The trademark team is the heart of these activities, explains Esteban Rubio, attorney at law in the legal division: “We strongly believe that an IP strategy is key to the ability to compete for over half a million Colombian coffee growers. In that sense, the trademark group is a key component to implement brand-based and geographical indication-based strategies, and serves as the axis and leader of all IP matters of our organisation. It is also responsible for coordinating the actions of the legal team, the commercial division, Cenicafé (our R&D division) and others. At the executive level, a number of officers comprise the trademarks and patents committee, which guides and oversees the implementation of all of our IP actions and goals.”
Chief marketing officer and IP director Luis Fernando Samper leads the department, working with a three-strong team on the administration of the federation’s IP assets. “This is provided with strong legal support from two specialised attorneys in our legal division,” adds Rubio. “Finally, a network of local and foreign firms has been engaged to complement in-house expertise with specialised advice and knowledge of local legislation.”
“Handling an extensive IP portfolio involves numerous and continuous actions by our legal team, which is responsible for coordinating trademark agents abroad,” he continues. “As Colombian coffee is exported to over 60 countries and has acquired a significant reputation, we face cases of unauthorised and/or inappropriate use of our intellectual property by third parties, which require continuous supervision by our team. Recent legal proceedings abroad have been particularly demanding, as legislation varies. Additionally, our IP strategy focuses on strong protection of Colombian origin through implementation of an extensive licensing programme and the use of IP instruments such as geographical indications, which involves certain challenges revolving mostly around technical and legal issues that are applied in different ways in different countries.”
And the brand itself must likewise be adapted to suit different markets, observes Rubio: “As certain brands expand in different continents, we not only have to adapt their applications and franchise models in new territories, but also develop transliterations for different languages. This entails the need to make sure that partners around the world understand our legal objectives as well as our policy and philosophy, which is centred on adding value to coffee growers, the actual owners of our marks.”

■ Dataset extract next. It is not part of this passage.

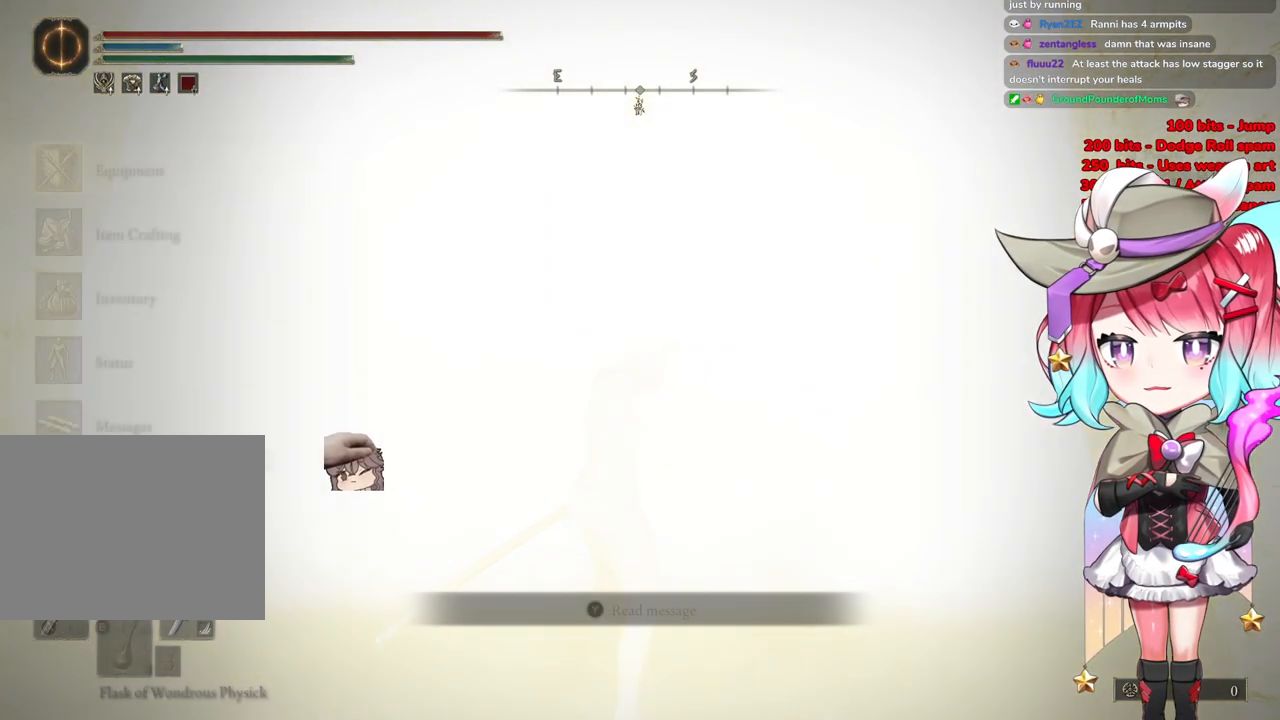
{"buttons": [], "left_stick": "up", "right_stick": "center", "events": [[33, "START", "up"], [133, "START", "down"], [267, "START", "up"]]}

Rubio goes on to suggest that such a nuanced, big-picture perspective has also been vital in promoting the advancement of his own team: “We understand that IP topics are not just legal topics. Developing a structure where IP is not part of our legal division, but a key component of our organisation has made it possible for close cooperation between different areas that see IP in a much broader perspective. Aligning this priority with the purpose of protecting and leveraging the federation’s IP assets for the benefit of Colombian coffee growers is the key to our success.”